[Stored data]
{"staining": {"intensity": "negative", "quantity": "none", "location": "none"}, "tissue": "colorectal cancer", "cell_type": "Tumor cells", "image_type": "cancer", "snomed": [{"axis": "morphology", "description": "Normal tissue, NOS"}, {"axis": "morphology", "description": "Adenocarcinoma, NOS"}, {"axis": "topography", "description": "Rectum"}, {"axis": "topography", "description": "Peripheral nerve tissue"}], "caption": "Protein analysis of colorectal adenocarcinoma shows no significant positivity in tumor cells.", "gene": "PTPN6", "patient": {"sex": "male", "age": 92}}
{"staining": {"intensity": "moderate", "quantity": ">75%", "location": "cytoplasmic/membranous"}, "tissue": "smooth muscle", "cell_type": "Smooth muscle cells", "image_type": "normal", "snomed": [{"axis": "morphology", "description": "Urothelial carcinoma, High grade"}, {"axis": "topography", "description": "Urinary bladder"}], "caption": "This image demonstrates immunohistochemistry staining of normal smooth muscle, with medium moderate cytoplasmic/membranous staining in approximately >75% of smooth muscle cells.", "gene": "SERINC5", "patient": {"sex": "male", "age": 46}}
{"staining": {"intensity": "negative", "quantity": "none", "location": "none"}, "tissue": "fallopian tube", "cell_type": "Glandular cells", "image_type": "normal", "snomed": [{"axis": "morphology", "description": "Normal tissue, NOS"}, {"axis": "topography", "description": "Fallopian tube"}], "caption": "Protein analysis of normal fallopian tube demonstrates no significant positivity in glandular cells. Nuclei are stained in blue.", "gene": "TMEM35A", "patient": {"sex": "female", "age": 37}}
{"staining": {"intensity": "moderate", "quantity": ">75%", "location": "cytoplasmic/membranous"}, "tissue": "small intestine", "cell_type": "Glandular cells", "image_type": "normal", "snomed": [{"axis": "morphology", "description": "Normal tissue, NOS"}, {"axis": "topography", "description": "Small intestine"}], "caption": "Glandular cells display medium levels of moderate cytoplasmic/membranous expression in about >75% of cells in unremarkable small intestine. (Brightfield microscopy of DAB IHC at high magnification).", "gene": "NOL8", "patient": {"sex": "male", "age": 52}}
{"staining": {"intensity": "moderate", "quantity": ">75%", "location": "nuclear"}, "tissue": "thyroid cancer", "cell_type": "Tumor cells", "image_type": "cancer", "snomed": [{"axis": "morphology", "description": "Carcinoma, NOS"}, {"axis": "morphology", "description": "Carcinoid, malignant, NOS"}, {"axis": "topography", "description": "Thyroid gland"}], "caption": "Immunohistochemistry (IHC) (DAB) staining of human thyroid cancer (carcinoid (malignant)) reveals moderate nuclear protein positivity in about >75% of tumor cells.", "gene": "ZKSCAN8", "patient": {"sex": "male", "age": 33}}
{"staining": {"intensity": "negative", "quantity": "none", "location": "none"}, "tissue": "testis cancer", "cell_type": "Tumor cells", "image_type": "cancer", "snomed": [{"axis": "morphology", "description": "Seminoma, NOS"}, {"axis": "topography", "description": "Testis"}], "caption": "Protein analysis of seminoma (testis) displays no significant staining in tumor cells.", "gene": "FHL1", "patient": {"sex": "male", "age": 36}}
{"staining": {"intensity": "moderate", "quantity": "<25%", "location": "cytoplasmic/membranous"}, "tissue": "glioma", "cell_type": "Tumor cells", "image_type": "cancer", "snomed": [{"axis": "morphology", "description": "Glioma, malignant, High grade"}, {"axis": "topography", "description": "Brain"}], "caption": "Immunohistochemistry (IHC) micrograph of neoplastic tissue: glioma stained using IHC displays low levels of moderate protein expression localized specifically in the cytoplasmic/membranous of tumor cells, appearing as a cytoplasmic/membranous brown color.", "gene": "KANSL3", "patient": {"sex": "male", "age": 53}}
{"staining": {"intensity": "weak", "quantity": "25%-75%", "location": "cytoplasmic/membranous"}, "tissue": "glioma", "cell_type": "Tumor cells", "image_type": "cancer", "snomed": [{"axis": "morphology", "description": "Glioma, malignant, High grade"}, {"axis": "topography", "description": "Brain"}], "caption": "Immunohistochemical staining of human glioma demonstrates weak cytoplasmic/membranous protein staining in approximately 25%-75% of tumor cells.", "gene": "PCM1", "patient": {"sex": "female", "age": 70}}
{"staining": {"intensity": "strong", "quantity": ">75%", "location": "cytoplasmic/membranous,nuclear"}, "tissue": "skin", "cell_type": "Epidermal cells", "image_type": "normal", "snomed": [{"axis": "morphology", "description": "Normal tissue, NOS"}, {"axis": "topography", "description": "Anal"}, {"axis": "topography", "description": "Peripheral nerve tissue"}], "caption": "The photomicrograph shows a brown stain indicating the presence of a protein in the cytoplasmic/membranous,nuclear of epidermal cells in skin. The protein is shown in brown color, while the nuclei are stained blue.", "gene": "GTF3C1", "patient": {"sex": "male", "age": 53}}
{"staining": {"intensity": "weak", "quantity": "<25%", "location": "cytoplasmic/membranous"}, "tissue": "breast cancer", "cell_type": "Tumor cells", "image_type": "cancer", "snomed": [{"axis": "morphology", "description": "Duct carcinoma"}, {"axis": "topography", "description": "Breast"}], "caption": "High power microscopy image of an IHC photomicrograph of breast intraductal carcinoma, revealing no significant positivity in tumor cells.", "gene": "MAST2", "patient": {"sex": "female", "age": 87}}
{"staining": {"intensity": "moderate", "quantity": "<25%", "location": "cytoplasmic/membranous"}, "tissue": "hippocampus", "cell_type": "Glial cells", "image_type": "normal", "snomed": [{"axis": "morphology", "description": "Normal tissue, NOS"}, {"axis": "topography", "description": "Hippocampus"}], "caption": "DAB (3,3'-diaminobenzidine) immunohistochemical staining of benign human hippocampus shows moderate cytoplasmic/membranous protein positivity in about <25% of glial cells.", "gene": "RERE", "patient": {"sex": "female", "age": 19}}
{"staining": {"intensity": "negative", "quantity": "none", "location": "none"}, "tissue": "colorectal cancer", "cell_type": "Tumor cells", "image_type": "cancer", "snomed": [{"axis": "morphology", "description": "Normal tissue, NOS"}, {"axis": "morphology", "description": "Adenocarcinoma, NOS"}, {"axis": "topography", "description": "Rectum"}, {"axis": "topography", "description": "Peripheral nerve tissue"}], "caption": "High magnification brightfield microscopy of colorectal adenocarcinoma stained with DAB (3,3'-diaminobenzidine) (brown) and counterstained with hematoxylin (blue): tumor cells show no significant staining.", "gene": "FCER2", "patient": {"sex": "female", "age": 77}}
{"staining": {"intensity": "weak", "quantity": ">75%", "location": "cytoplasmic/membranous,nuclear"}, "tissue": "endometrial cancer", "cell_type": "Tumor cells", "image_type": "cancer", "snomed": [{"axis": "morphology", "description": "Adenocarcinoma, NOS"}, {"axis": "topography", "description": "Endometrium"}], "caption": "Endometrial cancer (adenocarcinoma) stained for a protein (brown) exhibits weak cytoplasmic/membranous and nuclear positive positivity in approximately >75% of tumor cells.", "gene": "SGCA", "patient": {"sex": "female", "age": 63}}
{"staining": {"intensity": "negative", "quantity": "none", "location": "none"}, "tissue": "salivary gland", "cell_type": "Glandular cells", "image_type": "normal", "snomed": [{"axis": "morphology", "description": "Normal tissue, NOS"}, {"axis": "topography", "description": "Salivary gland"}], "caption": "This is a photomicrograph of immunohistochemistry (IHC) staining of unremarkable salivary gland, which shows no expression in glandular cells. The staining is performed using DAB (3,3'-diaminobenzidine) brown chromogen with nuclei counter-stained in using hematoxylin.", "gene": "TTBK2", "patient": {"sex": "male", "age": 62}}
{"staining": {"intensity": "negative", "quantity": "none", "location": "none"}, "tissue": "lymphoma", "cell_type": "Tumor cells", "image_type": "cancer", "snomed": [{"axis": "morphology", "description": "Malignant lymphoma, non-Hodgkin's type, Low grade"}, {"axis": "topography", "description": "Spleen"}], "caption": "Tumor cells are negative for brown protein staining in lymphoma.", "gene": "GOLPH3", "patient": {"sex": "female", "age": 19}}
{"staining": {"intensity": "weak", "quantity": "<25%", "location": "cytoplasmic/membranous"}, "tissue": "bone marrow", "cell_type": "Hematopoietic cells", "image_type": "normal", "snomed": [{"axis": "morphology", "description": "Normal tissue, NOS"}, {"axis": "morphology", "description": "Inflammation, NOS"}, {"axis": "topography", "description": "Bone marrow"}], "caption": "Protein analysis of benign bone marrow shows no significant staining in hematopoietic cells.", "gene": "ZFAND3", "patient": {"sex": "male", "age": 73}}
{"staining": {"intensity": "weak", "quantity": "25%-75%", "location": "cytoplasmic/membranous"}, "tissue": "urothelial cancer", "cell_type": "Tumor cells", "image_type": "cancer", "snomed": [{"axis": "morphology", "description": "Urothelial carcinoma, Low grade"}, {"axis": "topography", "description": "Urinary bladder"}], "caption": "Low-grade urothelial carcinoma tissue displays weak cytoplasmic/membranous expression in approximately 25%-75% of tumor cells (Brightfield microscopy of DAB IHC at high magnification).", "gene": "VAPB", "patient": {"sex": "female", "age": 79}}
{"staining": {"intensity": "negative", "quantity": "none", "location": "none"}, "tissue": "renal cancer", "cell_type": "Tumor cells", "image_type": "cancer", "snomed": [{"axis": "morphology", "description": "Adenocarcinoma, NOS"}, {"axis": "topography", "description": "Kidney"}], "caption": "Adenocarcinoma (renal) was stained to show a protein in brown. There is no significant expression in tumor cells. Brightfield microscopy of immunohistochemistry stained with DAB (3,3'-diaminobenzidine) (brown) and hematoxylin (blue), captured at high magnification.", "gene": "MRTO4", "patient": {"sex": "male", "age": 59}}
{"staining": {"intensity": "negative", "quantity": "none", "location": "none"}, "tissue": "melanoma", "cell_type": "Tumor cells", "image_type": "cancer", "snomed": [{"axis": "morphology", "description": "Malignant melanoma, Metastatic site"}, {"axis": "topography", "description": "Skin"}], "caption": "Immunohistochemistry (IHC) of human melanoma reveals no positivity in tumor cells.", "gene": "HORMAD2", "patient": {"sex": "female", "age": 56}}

> [WHAT TO PRODUCE] The lines from the top of the data above down to the line containing "cells display medium" are to be copied exactly; no other line should appear.

> [ANSWER AREA]
{"staining": {"intensity": "negative", "quantity": "none", "location": "none"}, "tissue": "colorectal cancer", "cell_type": "Tumor cells", "image_type": "cancer", "snomed": [{"axis": "morphology", "description": "Normal tissue, NOS"}, {"axis": "morphology", "description": "Adenocarcinoma, NOS"}, {"axis": "topography", "description": "Rectum"}, {"axis": "topography", "description": "Peripheral nerve tissue"}], "caption": "Protein analysis of colorectal adenocarcinoma shows no significant positivity in tumor cells.", "gene": "PTPN6", "patient": {"sex": "male", "age": 92}}
{"staining": {"intensity": "moderate", "quantity": ">75%", "location": "cytoplasmic/membranous"}, "tissue": "smooth muscle", "cell_type": "Smooth muscle cells", "image_type": "normal", "snomed": [{"axis": "morphology", "description": "Urothelial carcinoma, High grade"}, {"axis": "topography", "description": "Urinary bladder"}], "caption": "This image demonstrates immunohistochemistry staining of normal smooth muscle, with medium moderate cytoplasmic/membranous staining in approximately >75% of smooth muscle cells.", "gene": "SERINC5", "patient": {"sex": "male", "age": 46}}
{"staining": {"intensity": "negative", "quantity": "none", "location": "none"}, "tissue": "fallopian tube", "cell_type": "Glandular cells", "image_type": "normal", "snomed": [{"axis": "morphology", "description": "Normal tissue, NOS"}, {"axis": "topography", "description": "Fallopian tube"}], "caption": "Protein analysis of normal fallopian tube demonstrates no significant positivity in glandular cells. Nuclei are stained in blue.", "gene": "TMEM35A", "patient": {"sex": "female", "age": 37}}
{"staining": {"intensity": "moderate", "quantity": ">75%", "location": "cytoplasmic/membranous"}, "tissue": "small intestine", "cell_type": "Glandular cells", "image_type": "normal", "snomed": [{"axis": "morphology", "description": "Normal tissue, NOS"}, {"axis": "topography", "description": "Small intestine"}], "caption": "Glandular cells display medium levels of moderate cytoplasmic/membranous expression in about >75% of cells in unremarkable small intestine. (Brightfield microscopy of DAB IHC at high magnification).", "gene": "NOL8", "patient": {"sex": "male", "age": 52}}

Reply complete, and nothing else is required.